Isto, é sabido, vai acabar também por melhorar a qualidade das embalagens recolhidas, que terão menos contaminantes orgânicos. Há já um conjunto de iniciativas de investimento, quer do Fundo Ambiental, quer de fundos comunitários, para incentivar a valorização destes desperdícios, e Inês Santos Costa não se mostra disponível para atrasar, ainda mais, a duplicação da taxa de gestão de resíduos que, a partir de Setembro, penaliza mais a deposição em aterro. 

Se a TGR é o “chicote” que assusta muitos municípios e outras entidades do sector, preocupados com o impacto imediato nas respectivas contas, Inês Santos Costa garante que haverá cenouras para nos conduzir pelo caminho correcto que, com um maior grau de separação, se traduzirá em menos lixo indiferenciado e menos taxa a pagar. E para além dos apoios do actual e do próximo quadro comunitário, adianta que, como pedido pelas autarquias, a própria TGR vai ser “reciclada”, para passar a ser aplicada em projectos que fomentem a separação de resíduos, por exemplo.

Ligar o lixo às alterações climáticas

Inês da Costa Santos admite que uma das maiores dificuldades de quem tutela este sector é conseguir demonstrar o nexo de causalidade entre a forma como consumimos e lidamos com os desperdícios desse consumo e as alterações climáticas, que estão associadas à depredação de recursos do planeta. “O melhor resíduo é aquele que não é produzido”, vinca a secretária de Estado de um país que só consegue fazer menos lixo quando está em crise, ou seja, quando a economia não cresce. 

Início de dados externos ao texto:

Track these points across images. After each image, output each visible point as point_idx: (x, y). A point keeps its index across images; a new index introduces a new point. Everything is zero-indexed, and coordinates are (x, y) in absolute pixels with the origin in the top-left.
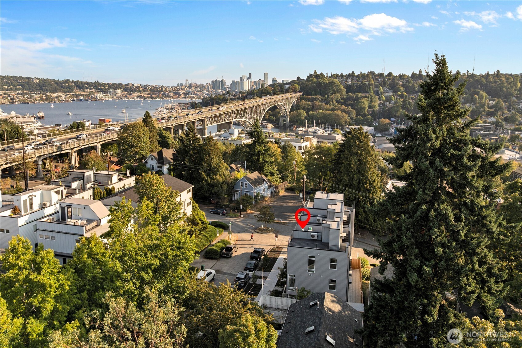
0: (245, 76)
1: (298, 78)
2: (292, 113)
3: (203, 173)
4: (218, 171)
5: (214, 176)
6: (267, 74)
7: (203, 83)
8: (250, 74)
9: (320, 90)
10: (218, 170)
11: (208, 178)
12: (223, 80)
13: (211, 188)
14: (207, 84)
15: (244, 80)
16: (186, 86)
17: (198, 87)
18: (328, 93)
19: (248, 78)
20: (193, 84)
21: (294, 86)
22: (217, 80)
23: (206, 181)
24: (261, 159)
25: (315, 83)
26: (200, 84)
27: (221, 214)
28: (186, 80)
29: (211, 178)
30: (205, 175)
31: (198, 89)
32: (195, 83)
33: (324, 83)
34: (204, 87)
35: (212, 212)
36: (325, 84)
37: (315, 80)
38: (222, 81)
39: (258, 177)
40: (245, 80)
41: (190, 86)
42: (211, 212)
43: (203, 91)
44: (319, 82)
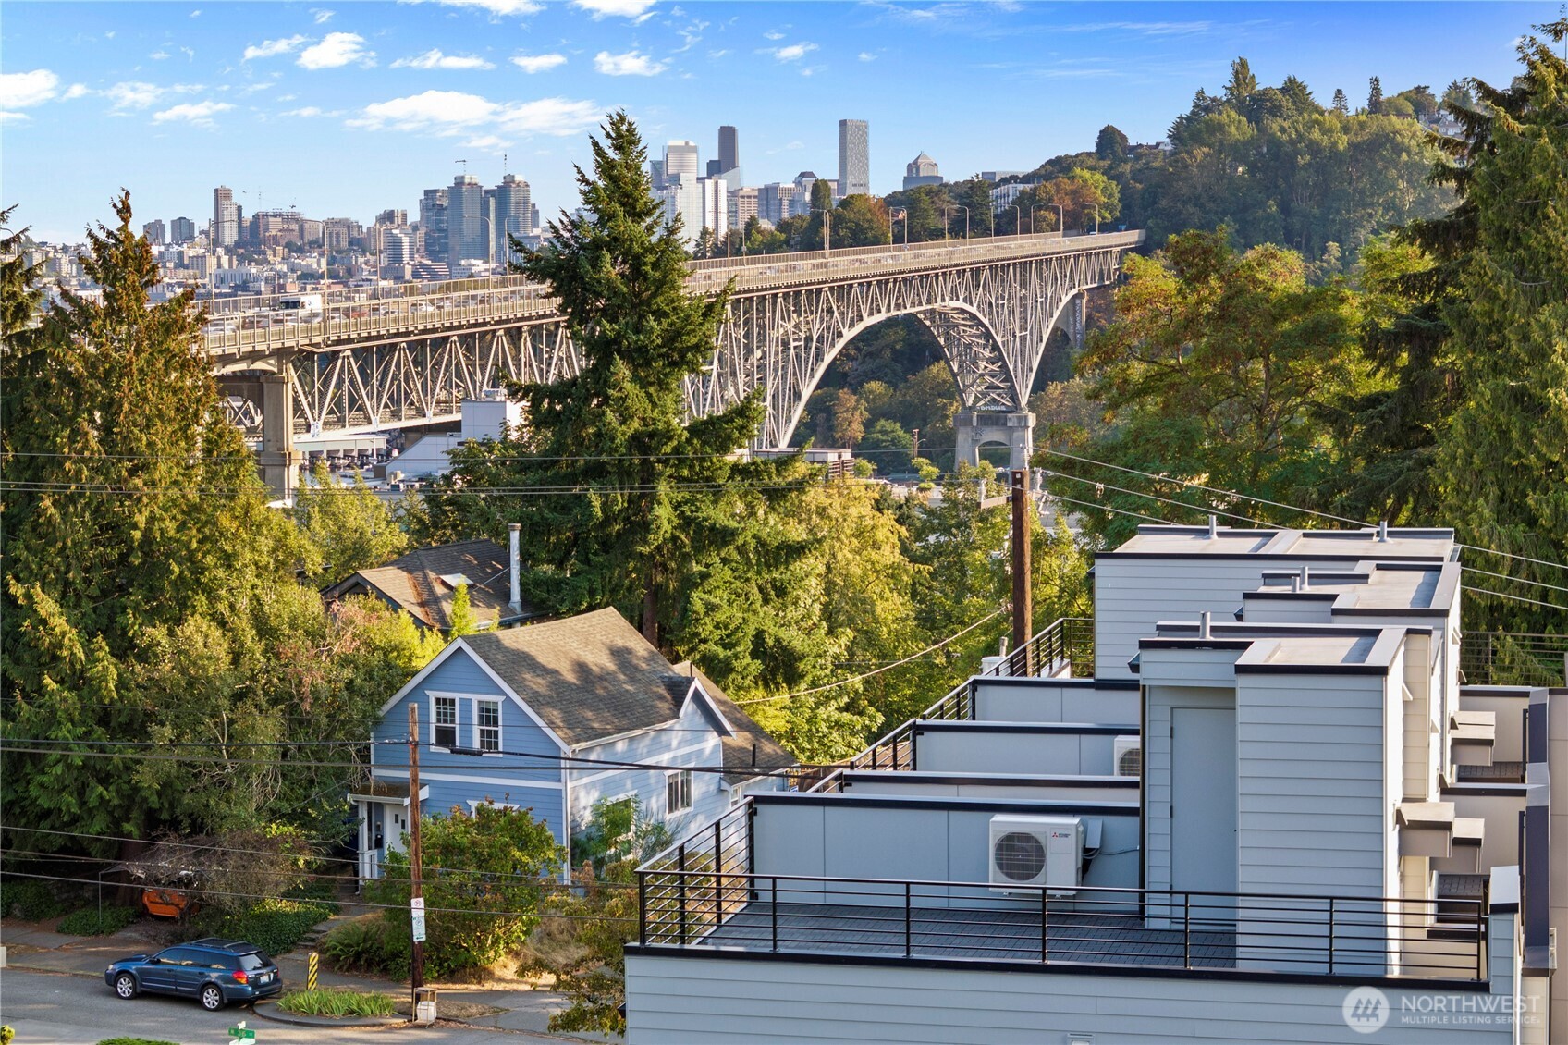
0: (687, 148)
1: (1109, 139)
2: (1055, 389)
3: (47, 605)
4: (196, 580)
5: (158, 633)
6: (862, 128)
7: (353, 217)
8: (728, 137)
9: (1285, 209)
10: (199, 570)
11: (90, 653)
12: (509, 180)
13: (121, 753)
14: (388, 217)
15: (676, 179)
16: (216, 242)
17: (316, 244)
18: (1350, 226)
19: (715, 169)
20: (275, 227)
21: (1067, 185)
22: (459, 182)
23: (77, 679)
24: (663, 515)
25: (1238, 152)
26: (332, 223)
27: (211, 998)
28: (221, 195)
29: (124, 649)
30: (59, 623)
31: (316, 262)
32: (293, 218)
33: (1314, 149)
34: (360, 244)
35: (125, 987)
36: (1326, 161)
37: (1238, 128)
38: (502, 193)
39: (620, 654)
40: (688, 179)
41: (253, 239)
42: (113, 980)
43: (350, 272)
44: (1274, 144)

A dificuldade passa também por comunicar com os cidadãos, que esqueceram o chimpazé Gervásio e as suas habilidades com os ecopontos. Em Portugal já se percebeu que a educação ambiental não chega para mudar comportamentos, e que reagimos mais rapidamente perante incentivos ou penalizações económicas - veja-se o sucesso das máquinas de recolha de garrafas de plástico ou da taxa sobre os sacos deste material. Mas, salvo algumas excepções, ninguém, em casa, sente no bolso o efeito da sua indiferença ou empenho perante a separação de resíduos porque a factura, critica a Zero, teima em estar associada à conta da água penalizando, tão só, quem toma mais banho, ou tem famílias maiores.